On the Limitations and Capabilities of Position Embeddings for Length Generalization
This work addresses the problem of length generalization in Transformers for researchers and practitioners, offering theoretical insights and practical methods, though it is incremental in building on existing PE analysis.
The paper investigates how Position Embeddings (PEs) affect Length Generalization (LG) in Transformers, showing theoretically that PEs structure computations rather than expand capabilities, and empirically supporting a conjecture that LG requires invariant Sequential Representation Complexity across scales. It introduces Scale Hint and Learning-Based Position Embedding to improve LG in reasoning tasks.

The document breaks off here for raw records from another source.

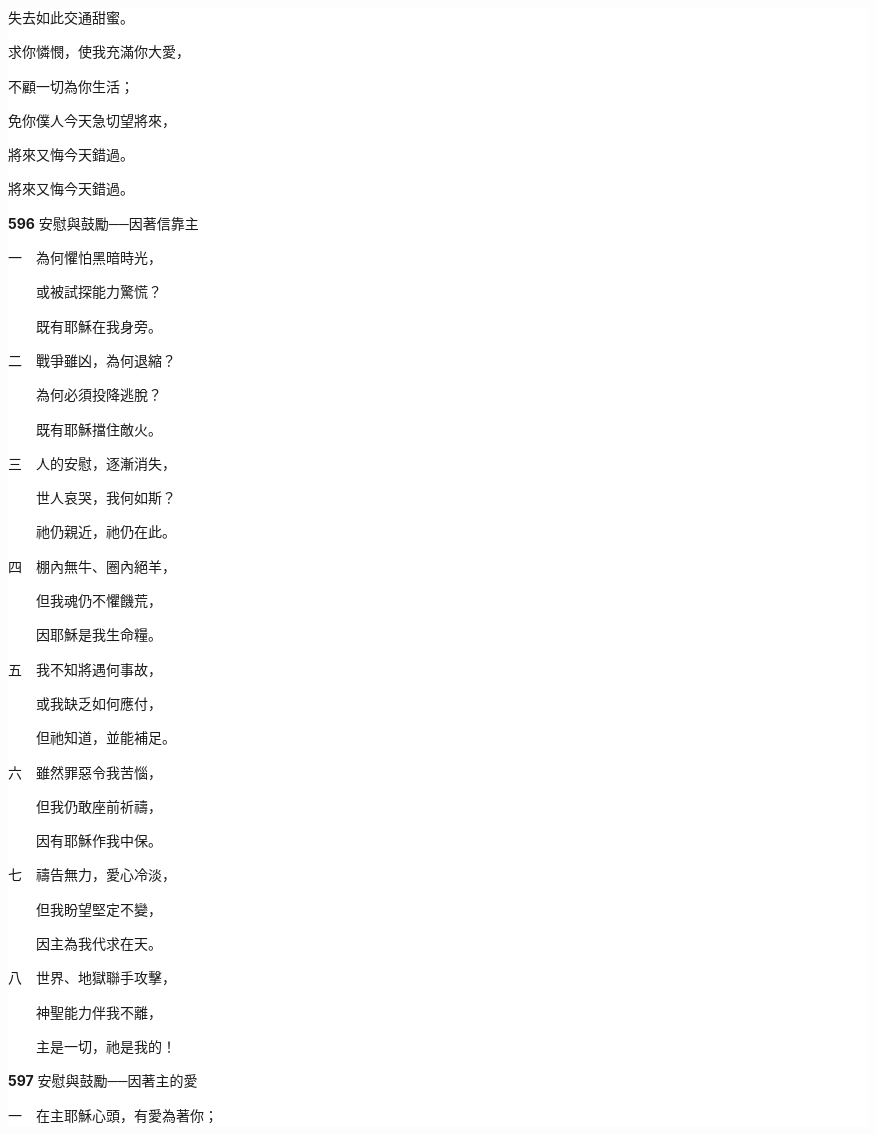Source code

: 失去如此交通甜蜜。

求你憐憫，使我充滿你大愛，

不顧一切為你生活；

免你僕人今天急切望將來，

將來又悔今天錯過。

將來又悔今天錯過。

**596** 安慰與鼓勵──因著信靠主

一　為何懼怕黑暗時光，

　　或被試探能力驚慌？

　　既有耶穌在我身旁。

二　戰爭雖凶，為何退縮？

　　為何必須投降逃脫？

　　既有耶穌擋住敵火。

三　人的安慰，逐漸消失，

　　世人哀哭，我何如斯？

　　祂仍親近，祂仍在此。

四　棚內無牛、圈內絕羊，

　　但我魂仍不懼饑荒，

　　因耶穌是我生命糧。

五　我不知將遇何事故，

　　或我缺乏如何應付，

　　但祂知道，並能補足。

六　雖然罪惡令我苦惱，

　　但我仍敢座前祈禱，

　　因有耶穌作我中保。

七　禱告無力，愛心冷淡，

　　但我盼望堅定不變，

　　因主為我代求在天。

八　世界、地獄聯手攻擊，

　　神聖能力伴我不離，

　　主是一切，祂是我的！

**597** 安慰與鼓勵──因著主的愛

一　在主耶穌心頭，有愛為著你；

In Transformers, Position Embeddings (PEs) significantly influence Length Generalization (LG) performance, yet their fundamental role remains unclear. In this work, we investigate the limitations and capabilities of PEs in achieving LG. We theoretically analyze PEs in Position-Only Linear Attentions (POLAs), introducing Linear Representation Complexity (LRC) to characterize when PEs enable LG. Our analysis shows that PEs do not expand computational capabilities but structure learned computations across positions. Extending to practical Transformers, we propose Sequential Representation Complexity (SRC) and conjecture that LG is possible if and only if SRC remains invariant across scales. We support this hypothesis with empirical evidence in various reasoning tasks. To enhance LG, we introduce Scale Hint, allowing flexible instance scaling, and a Learning-Based Position Embedding framework that automatically learns positional relations. Our work provides theoretical insights and practical strategies for improving LG in Transformers.